Abstract

To review the clinical pharmacology, pharmacokinetics, efficacy, adverse effects, drug interactions, and dosage guidelines of nelfinavir mesylate. A MEDLINE search restricted to English-language literature from January 1966 to February 1998 and an extensive review of journals was conducted to prepare this article. MeSH headings included protease inhibitors, nelfinavir mesylate, and AG1343. Abstracts presented at meetings and data submitted to the Food and Drug Administration (FDA) were also reviewed. The data on efficacy, pharmacokinetics, adverse effects, and drug interactions were obtained from in vitro studies, as well as open-label and controlled trials. Nelfinavir inhibits HIV protease enzyme resulting in formation of immature and noninfectious virions. In combination with nucleoside reverse transcriptase inhibitors, nelfinavir is effective in reducing the viral load below the quantifiable limit (< 500 copies/mL) and increasing the mean CD4+ cell count. This antiviral effect is sustained at least over 21 months. The bioavailability of nelfinavir ranges from 20% to 80%, and it increases when nelfinavir is administered with food. Following multiple dosing of nelfinavir 750 mg three times daily, maximum concentration at steady-state was 3-4 micrograms/mL and minimum concentration was 1-3 micrograms/mL. The elimination half-life for nelfinavir ranges from three to five hours. Nelfinavir is primarily metabolized in the liver by the cytochrome P450 isoenzymes and excreted in the feces. Current dosing recommendations are 750 mg three times daily for adults and adolescents and 20-30 mg/kg/dose three times daily for children aged 2-13 years. Studies of twice-daily regimens in adults are being conducted and are promising. Use of nelfinavir as salvage therapy is also being studied.
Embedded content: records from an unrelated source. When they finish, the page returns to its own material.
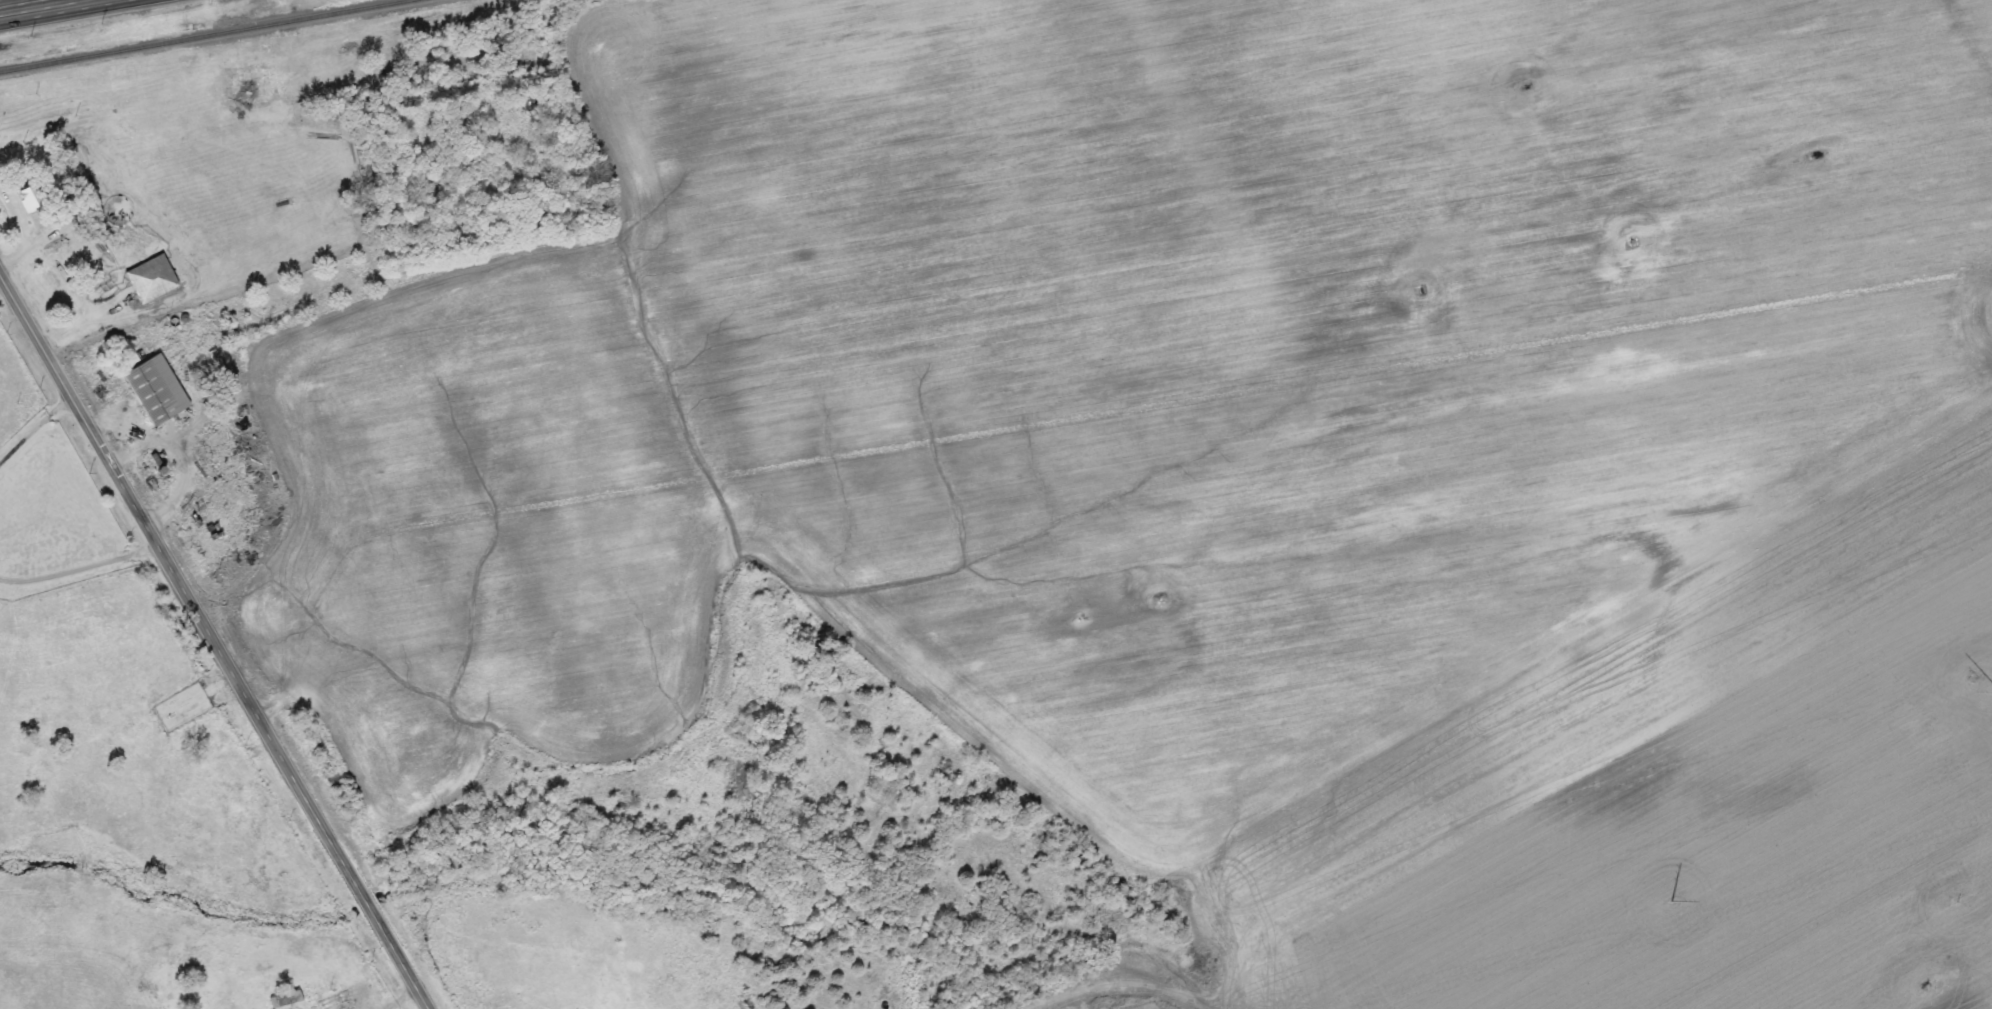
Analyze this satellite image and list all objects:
road: (29, 5)
railway: (203, 35)
building: (230, 95)
building: (34, 197)
building: (152, 278)
building: (157, 390)
road: (216, 636)
road: (1040, 986)
building: (189, 995)
building: (289, 998)

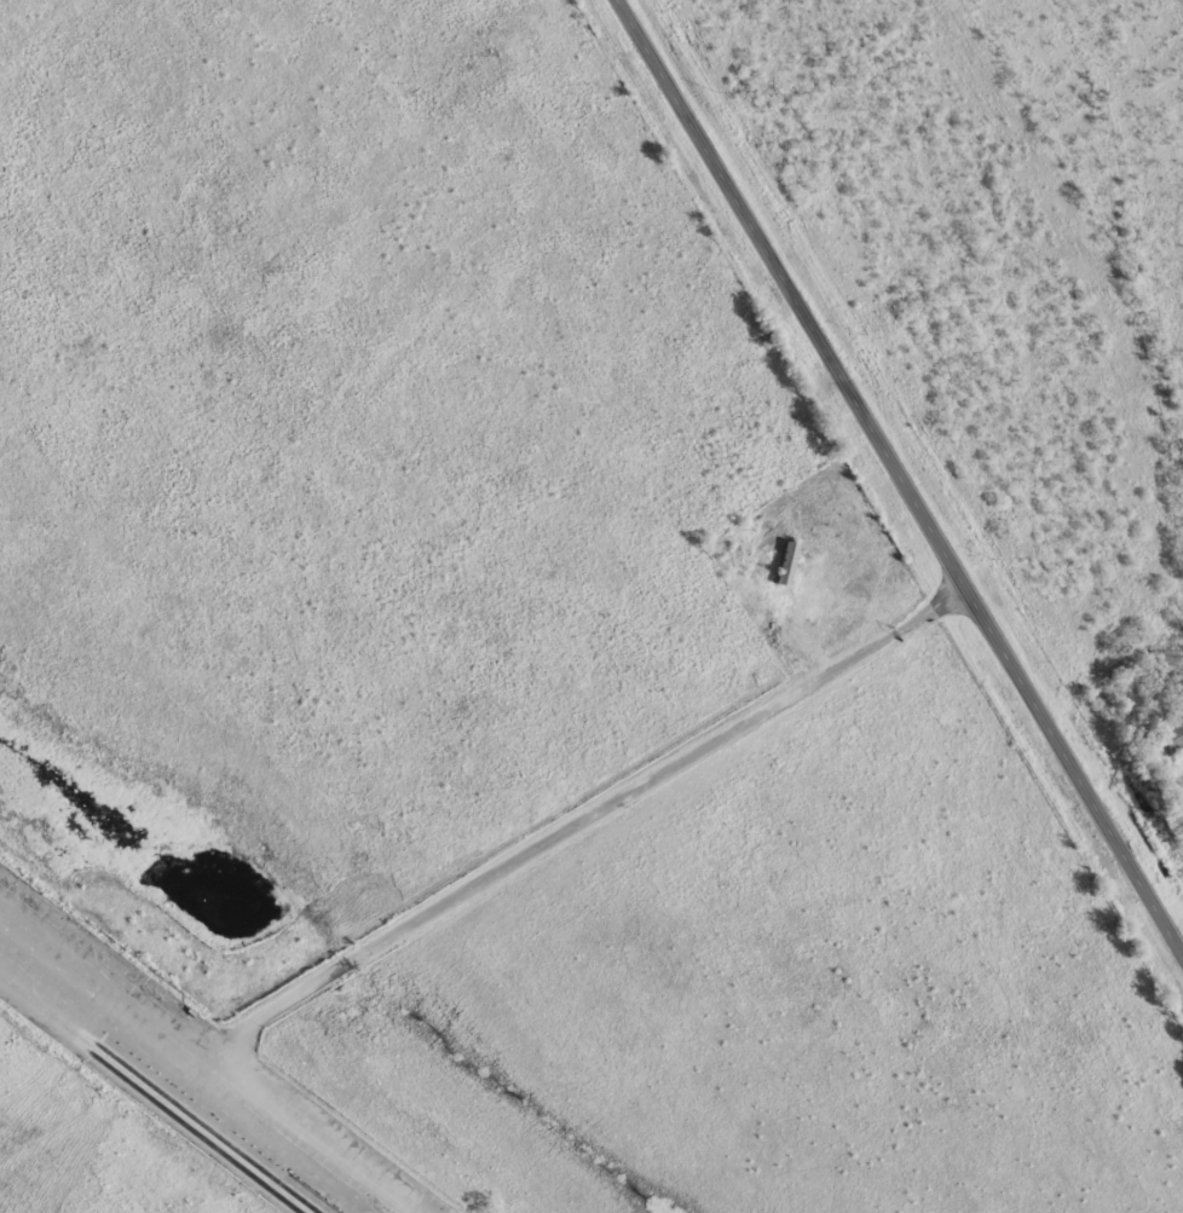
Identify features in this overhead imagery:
road: (896, 481)
building: (1174, 735)
road: (599, 806)
raceway: (202, 1124)
raceway: (187, 1127)

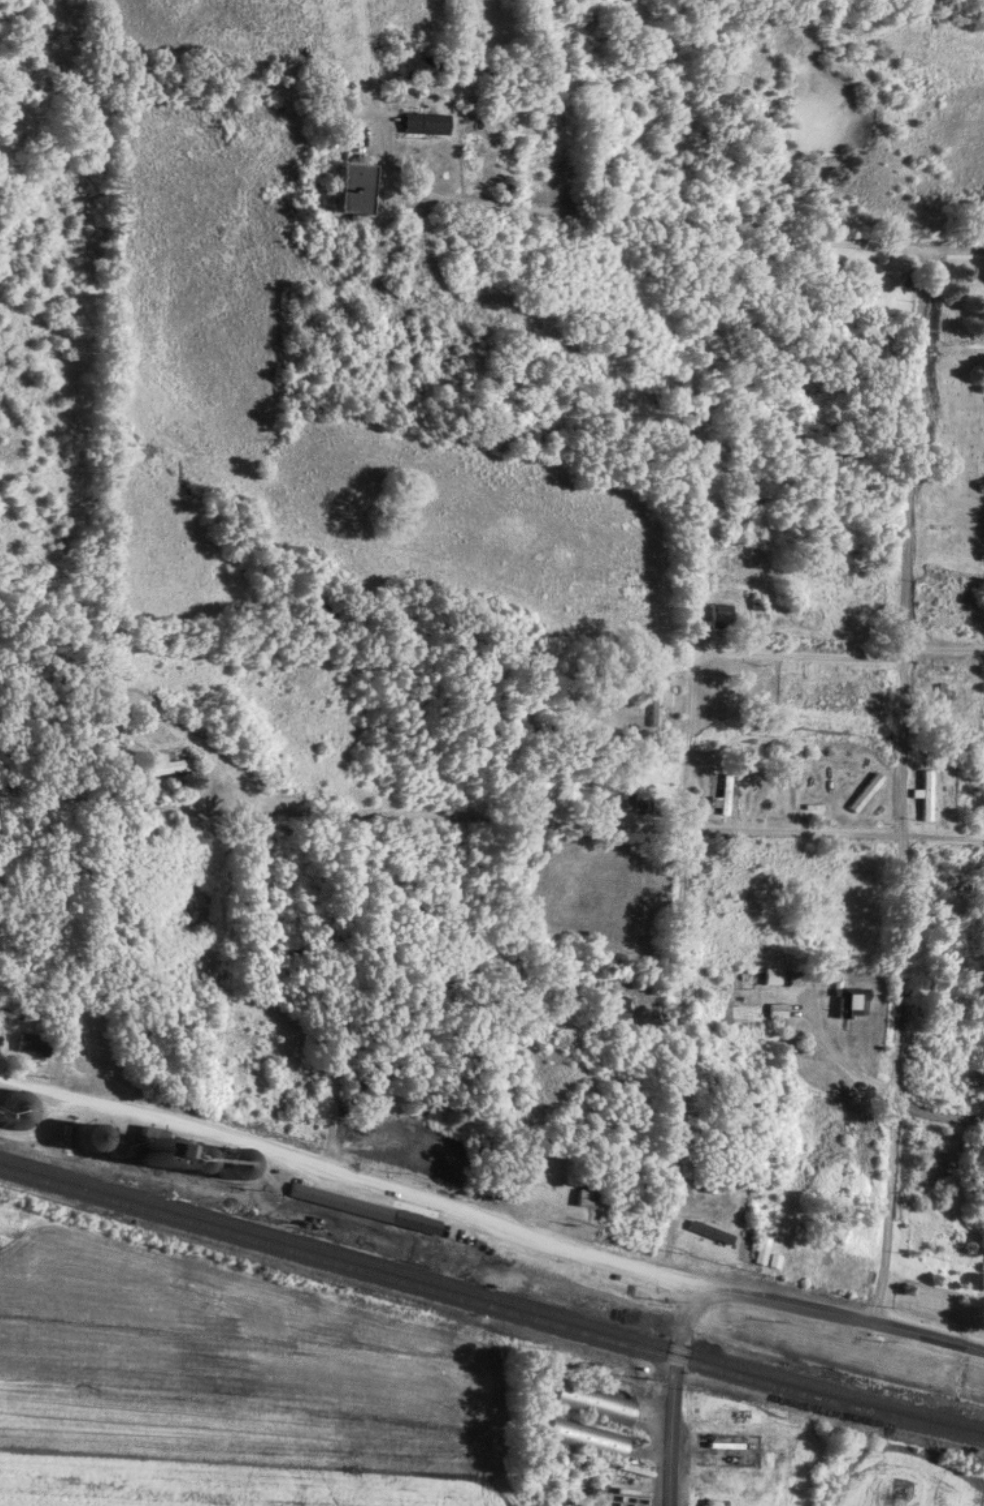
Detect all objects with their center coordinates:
building: (419, 67)
building: (428, 124)
building: (353, 188)
road: (580, 217)
building: (840, 267)
building: (884, 287)
road: (912, 448)
park: (953, 449)
building: (740, 504)
building: (722, 616)
road: (944, 649)
road: (905, 654)
road: (814, 657)
building: (657, 703)
building: (941, 703)
building: (126, 731)
building: (169, 766)
building: (866, 793)
building: (727, 796)
building: (929, 797)
building: (637, 805)
road: (491, 818)
road: (906, 876)
road: (679, 951)
building: (751, 975)
building: (852, 1003)
building: (615, 1007)
building: (780, 1012)
building: (29, 1045)
road: (835, 1056)
road: (898, 1101)
building: (14, 1110)
road: (940, 1115)
road: (166, 1120)
building: (380, 1136)
building: (86, 1139)
building: (428, 1148)
building: (156, 1153)
railway: (59, 1157)
building: (192, 1161)
building: (585, 1199)
building: (363, 1209)
road: (887, 1218)
building: (633, 1226)
road: (518, 1231)
building: (743, 1252)
building: (760, 1256)
building: (774, 1262)
railway: (491, 1297)
railway: (491, 1307)
road: (843, 1317)
road: (673, 1397)
building: (594, 1404)
building: (585, 1440)
building: (553, 1461)

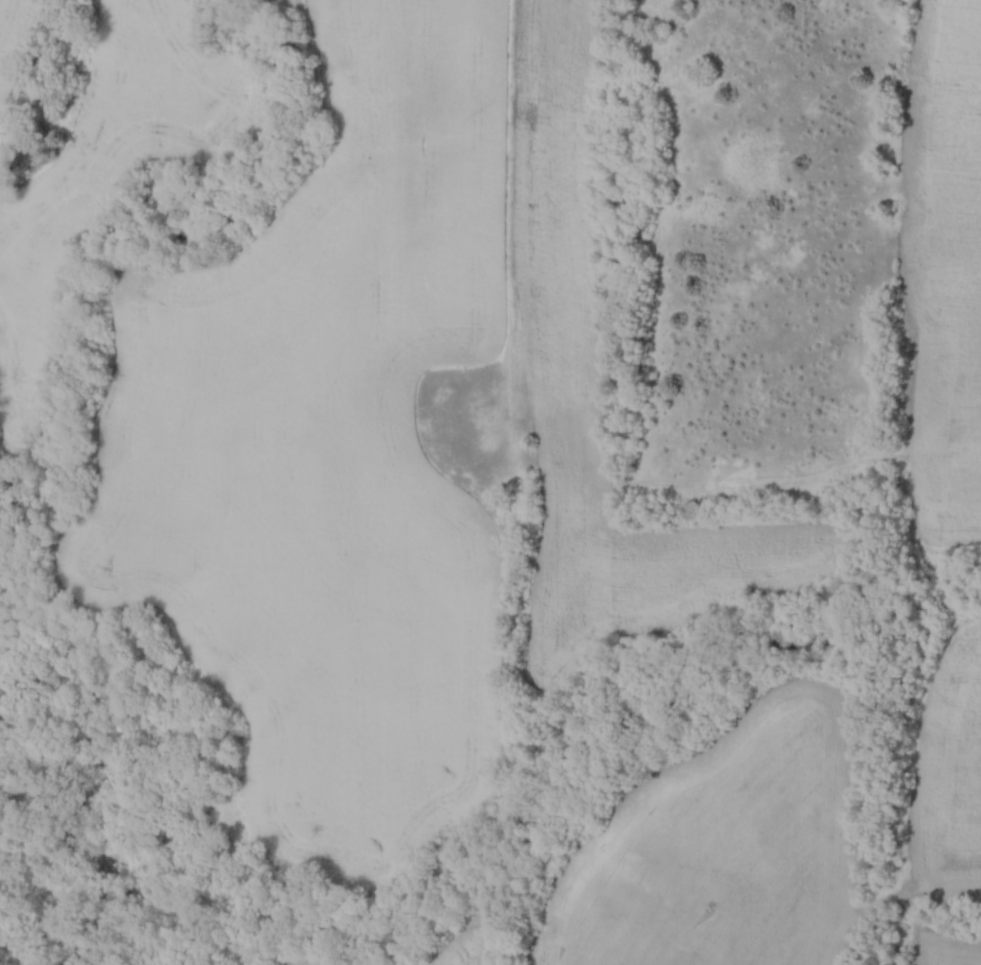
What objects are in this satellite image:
crop: (599, 386)
crop: (719, 850)
crop: (470, 946)
crop: (947, 947)
crop: (327, 962)

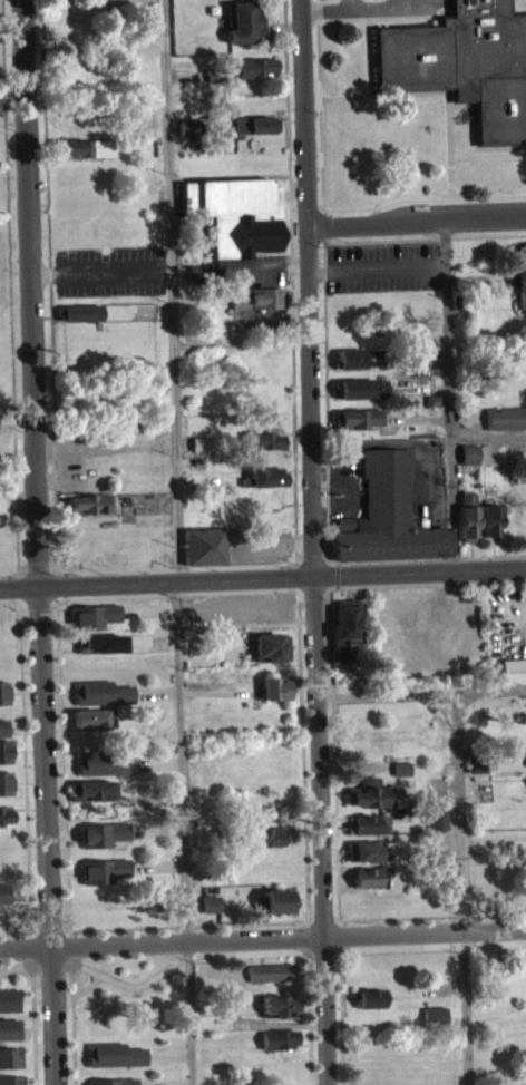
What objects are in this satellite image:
road: (346, 3)
road: (370, 7)
road: (321, 9)
road: (385, 17)
building: (242, 32)
building: (461, 63)
building: (254, 77)
road: (367, 81)
road: (316, 102)
street lamp: (314, 111)
building: (255, 134)
building: (187, 136)
road: (285, 139)
building: (83, 157)
road: (406, 199)
road: (320, 206)
road: (416, 221)
building: (233, 223)
road: (423, 238)
building: (521, 264)
road: (169, 289)
building: (519, 294)
building: (256, 307)
building: (78, 322)
building: (356, 367)
road: (446, 394)
building: (360, 398)
road: (324, 417)
road: (291, 420)
building: (506, 427)
building: (357, 428)
building: (263, 449)
building: (198, 453)
building: (469, 463)
building: (262, 486)
building: (90, 513)
building: (386, 524)
building: (467, 527)
building: (490, 530)
road: (37, 542)
road: (313, 542)
building: (204, 543)
road: (236, 564)
road: (262, 573)
road: (289, 574)
road: (10, 585)
road: (9, 597)
road: (39, 603)
road: (147, 608)
building: (94, 614)
building: (93, 625)
building: (345, 626)
road: (59, 641)
building: (101, 641)
building: (271, 645)
building: (100, 653)
building: (514, 668)
building: (274, 687)
building: (4, 690)
road: (213, 690)
building: (103, 691)
road: (156, 691)
building: (102, 702)
building: (91, 715)
building: (3, 725)
building: (91, 727)
building: (2, 737)
building: (6, 749)
building: (105, 761)
road: (158, 761)
building: (401, 765)
building: (105, 773)
building: (400, 778)
building: (5, 781)
building: (93, 788)
building: (367, 791)
building: (437, 795)
building: (91, 800)
building: (366, 803)
building: (6, 812)
building: (437, 815)
building: (370, 822)
building: (5, 824)
road: (156, 827)
building: (436, 827)
building: (102, 831)
road: (184, 831)
building: (266, 834)
building: (366, 834)
road: (27, 841)
building: (101, 843)
road: (336, 845)
building: (265, 846)
building: (367, 849)
building: (483, 859)
building: (365, 861)
road: (157, 863)
building: (104, 868)
road: (306, 871)
building: (370, 875)
building: (102, 880)
building: (478, 886)
building: (213, 887)
building: (368, 887)
road: (463, 887)
building: (5, 890)
building: (278, 898)
building: (478, 898)
building: (210, 901)
building: (4, 902)
road: (194, 902)
building: (277, 911)
building: (209, 913)
road: (50, 924)
road: (15, 929)
road: (343, 932)
road: (304, 934)
road: (263, 936)
road: (75, 946)
road: (256, 951)
building: (271, 970)
building: (270, 982)
road: (88, 983)
building: (370, 995)
building: (9, 997)
building: (278, 1004)
building: (370, 1008)
building: (8, 1009)
building: (435, 1014)
building: (277, 1016)
road: (310, 1017)
road: (342, 1017)
road: (280, 1021)
road: (73, 1024)
building: (434, 1024)
building: (9, 1027)
building: (279, 1036)
building: (9, 1039)
building: (277, 1049)
building: (114, 1052)
road: (168, 1053)
building: (10, 1055)
building: (114, 1064)
building: (10, 1067)
building: (10, 1079)
building: (113, 1080)
road: (164, 1083)

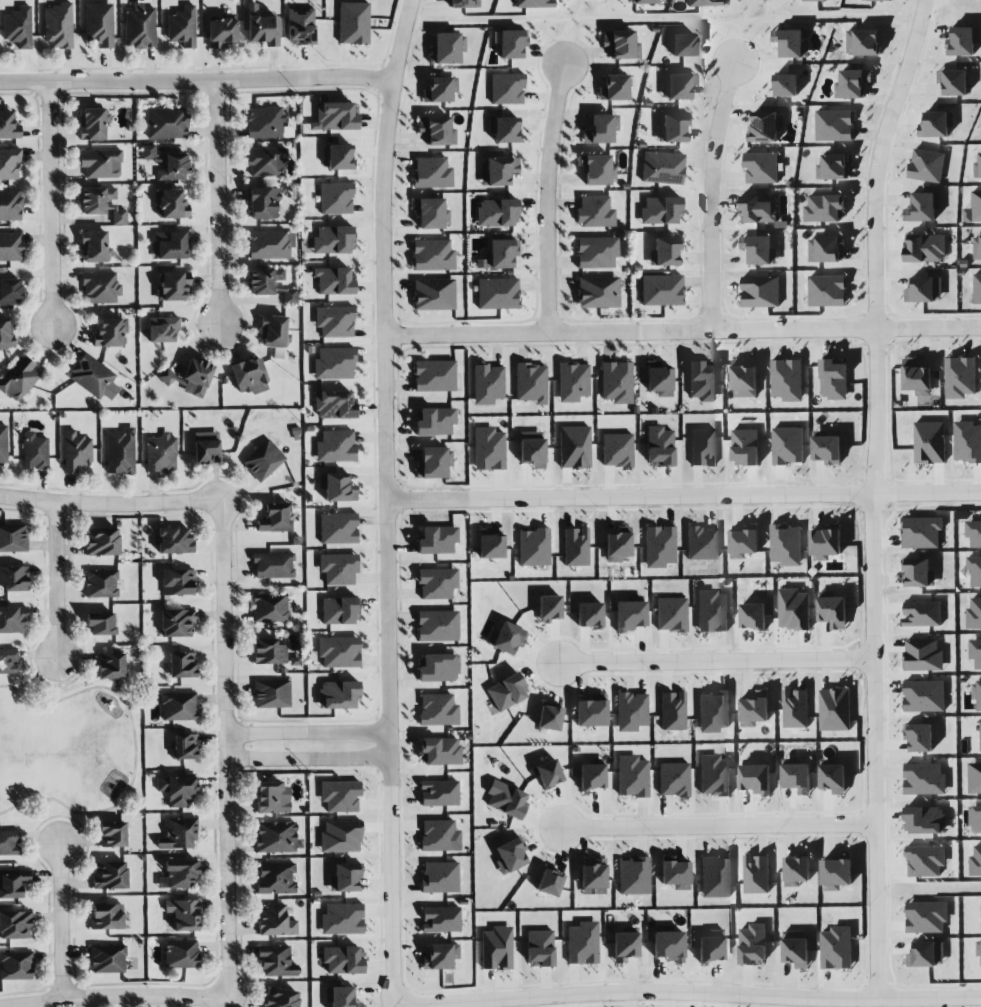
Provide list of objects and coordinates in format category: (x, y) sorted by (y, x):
building: (815, 0)
building: (878, 0)
building: (644, 1)
building: (534, 3)
building: (705, 3)
building: (463, 4)
road: (935, 12)
road: (665, 21)
building: (353, 23)
building: (99, 24)
building: (58, 26)
building: (300, 26)
building: (18, 27)
building: (139, 27)
building: (182, 27)
road: (931, 27)
building: (262, 28)
road: (740, 30)
road: (567, 31)
building: (222, 33)
building: (963, 41)
building: (791, 43)
building: (863, 43)
building: (511, 44)
building: (621, 44)
building: (683, 45)
building: (447, 48)
road: (196, 82)
building: (954, 82)
building: (852, 84)
building: (786, 85)
building: (680, 86)
building: (614, 88)
building: (507, 89)
building: (440, 90)
building: (336, 116)
building: (166, 123)
building: (267, 123)
building: (937, 124)
building: (8, 126)
building: (835, 126)
building: (764, 127)
building: (673, 128)
building: (504, 129)
building: (600, 129)
building: (436, 130)
building: (148, 152)
building: (338, 156)
building: (266, 162)
building: (9, 163)
building: (100, 163)
building: (927, 166)
building: (174, 167)
building: (833, 167)
building: (662, 168)
building: (761, 168)
building: (977, 169)
building: (498, 170)
building: (597, 170)
building: (432, 173)
road: (710, 197)
building: (335, 198)
road: (546, 200)
road: (218, 202)
building: (264, 203)
building: (102, 204)
building: (170, 204)
building: (10, 205)
road: (51, 205)
building: (923, 207)
building: (825, 208)
building: (759, 209)
building: (974, 209)
building: (660, 210)
building: (496, 212)
building: (594, 212)
building: (431, 213)
building: (333, 240)
building: (170, 245)
building: (270, 245)
building: (11, 247)
building: (95, 247)
building: (925, 248)
building: (977, 248)
building: (826, 249)
building: (759, 250)
building: (596, 252)
building: (665, 252)
building: (500, 253)
building: (432, 255)
building: (264, 280)
building: (334, 281)
building: (172, 286)
building: (100, 288)
building: (977, 289)
building: (661, 290)
building: (925, 290)
building: (827, 291)
building: (10, 292)
building: (598, 292)
building: (761, 292)
building: (434, 294)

Some of the commonly reported adverse events of nelfinavir are diarrhea, nausea, vomiting, and abdominal pain. Despite the limited published data, the FDA has approved nelfinavir in combination therapy for the treatment of HIV infection. The choice of antiretroviral (ARV) regimens should be made based on the risk of disease progression as indicated by HIV RNA concentrations and CD4+ cell counts, patients' previous ARV experiences and responses, concomitant drug therapy, compliance history, underlying disease states, and adverse reaction history.